Genethon emphasizes its decisive role in the first gene therapy for a neuromuscular diseas
On May 24, the Food and Drug Administration approved Zolgensma®, a gene therapy drug for the treatment of spinal muscular atrophy developed by AveXis (Novartis).
Genethon, the AFM-Telethon laboratory, played a decisive role in the design of both the product and the route of administration of this first gene therapy for a neuromuscular disease, thanks to the pioneering work lead by Martine Barkats and her team. In fact, the French researcher demonstrated that a recombinant AAV9 vector made it possible to cross the blood-brain barrier and thus reaching motor neurons, whose dysfunction is responsible for spinal muscular atrophy, and that such a vector carrying the smn1 gene extended the life span of mouse models of spinal muscular atrophy. These discoveries had been the subject of patents filed as early as 2007 and scientific publications in 2009 in Molecular Therapy, and in 2011 in Human Gene Therapy. In 2018, Genethon granted AveXis a license to patents in the U.S., Europe and Japan, for the AAV9 SMN product and in vivo gene therapy delivery of AAV9 vector into the CNS using intrathecal or intravenous routes of administration for the treatment of SMA.

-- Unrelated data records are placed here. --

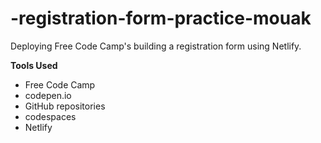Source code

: # -registration-form-practice-mouak
Deploying Free Code Camp's building a registration form using Netlify.

**Tools Used**

* Free Code Camp
* codepen.io
* GitHub repositories
* codespaces
* Netlify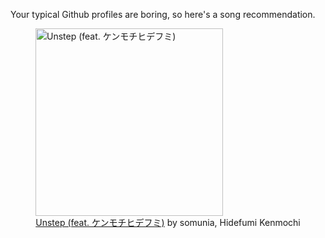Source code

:Your typical Github profiles are boring, so here's a song recommendation.
<figure><img width="300" height="300" src="https://i.scdn.co/image/ab67616d0000b27335039592172f3be9ba3b0cd3" alt="Unstep (feat. ケンモチヒデフミ)" /><figcaption align="center"><a href="https://open.spotify.com/track/107s213Zod3CYG3Dl6WuQp" target="_blank">Unstep (feat. ケンモチヒデフミ)</a> by somunia, Hidefumi Kenmochi</figcaption></figure>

After having played a pioneering role in the deciphering of the human genome (first maps published between 1992 and 1996), Genethon confirms, once again, its essential role in research and development of gene therapy treatments for rare diseases in the world. Eight gene therapy products, resulting from Genethon’s research or developed in collaboration with partners, are currently in clinical trials in Europe and the United States for myotubular myopathy, immune deficiencies, blood diseases or vision diseases….
“The approval of this first gene therapy for spinal muscular atrophy represents a major breakthrough for patients and their families. We are very pleased and proud to have made a decisive scientific contribution to the development of this treatment, thanks to the determined commitment of AFM-Telethon, donors and our researchers. This further, demonstrates Genethon’s capability to develop effective first-in- class treatments and the excellence of our translational research driven by the commitment to treat patients living with rare diseases” says Frederic Revah, CEO of Genethon.